In the following figure, we first evaluate two reference models that incorporate information from a OCR pipeline, which until recently was the standard approach to working with graphics. The first is based on T5, the second on VisionTaPas. We also compare with the PaLI-17B, which is a large image (~1000 times larger than the other models) plus text-to-text transformer trained on a diverse set of tasks but with limited capabilities to read text and other forms of visual language. . . Finally, we report the results of the Pix2Struct and MatCha model.
For quality control data sets, we use the official relaxed precision metric which allows for small relative errors in the numerical outputs. For the graph-to-text summary, we report BLUE scores. MatCha achieves markedly improved results compared to baselines for question response, and comparable results to PaLI in abstract, where the large size and extensive pre-training of subtitle/long text generation are advantageous for this type of generation long-form text.
Rendering larger strings of language models
While extremely powerful for their number of parameters, particularly in extractive tasks, we find that fitted MatCha models can still struggle with complex end-to-end reasoning (for example, math operations involving large numbers or multiple steps). Therefore, we also propose a two-step approach to address this: 1) a model reads a graph, then generates the underlying table, 2) a large language model (LLM) reads this result, and then attempts to answer the question based solely on in text input.
For the first model, we fit MatCha solely in the graph-to-table task, increasing the length of the output stream to ensure that it could retrieve all or most of the information in the graph. Deploy is the resulting model. In the second stage, any LLM (such as flanPaLM either Codex) can be used for the task, and we can rely on standard methods of increasing performance in LLM, for example, chain of thought and self consistency. We also experiment with thought program where the model produces executable Python code to offload complex computations.
![]() |
An illustration of the DePlot+LLM method. This is a real example using flanPaLM and Codex. The blue boxes are entered into the LLM and the red boxes contain the response generated by the LLMs. We highlight some of the key steps of reasoning in each answer. |
As shown in the example above, the DePlot model in combination with LLM outperforms the fitted models by a significant margin, especially in the human-derived part of ChartQA, where the questions are more natural but require more difficult reasoning. Also, DePlot+LLM can do it without accessing any training data.

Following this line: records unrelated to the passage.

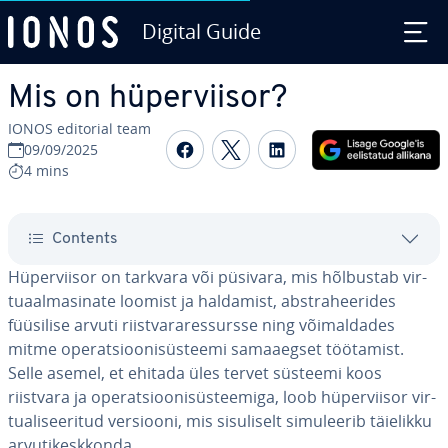
Digital Guide
Skip to Main Content
Mis on hü­per­vii­sor?
IONOS editorial team
Share on Facebook
Share on Twitter
Share on Linked
09/09/2025
4 mins
Contents
Hü­per­vii­sor on tarkvara või püsivara, mis hõlbustab vir­
tuaal­ma­si­nate loomist ja haldamist, abst­ra­hee­ri­des
füüsilise arvuti riist­va­ra­res­sursse ning või­mal­da­des
mitme ope­rat­sioo­ni­süs­teemi sa­ma­aeg­set töötamist.
Selle asemel, et ehitada üles tervet süsteemi koos
riistvara ja ope­rat­sioo­ni­süs­tee­miga, loob hü­per­vii­sor vir­
tua­li­see­ri­tud versiooni, mis si­su­li­selt si­mu­lee­rib täielikku
ar­vu­ti­kesk­konda.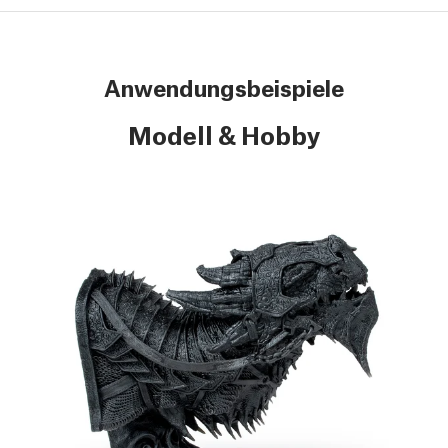
Anwendungsbeispiele
Modell & Hobby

We have released the new models and code in our github repository, where you can try it yourself in colab. Check the papers matcha and Deploy for more details on the experimental results. We hope that our results can benefit the research community and make information in graphs and diagrams more accessible to everyone.
Thanks
This work was done by Fangyu Liu, Julian Martin Eisenschlos, Francesco Piccinno, Syrine Krichene, Chenxi Pang, Kenton Lee, Mandar Joshi, Wenhu Chen, and Yasemin Altun from our language team as part of Fangyu’s internship project. Nigel Collier from Cambridge was also a contributor. We would like to thank Joshua Howland, Alex Polozov, Shrestha Basu Mallick, Massimo Nicosia, and William Cohen for their valuable comments and suggestions.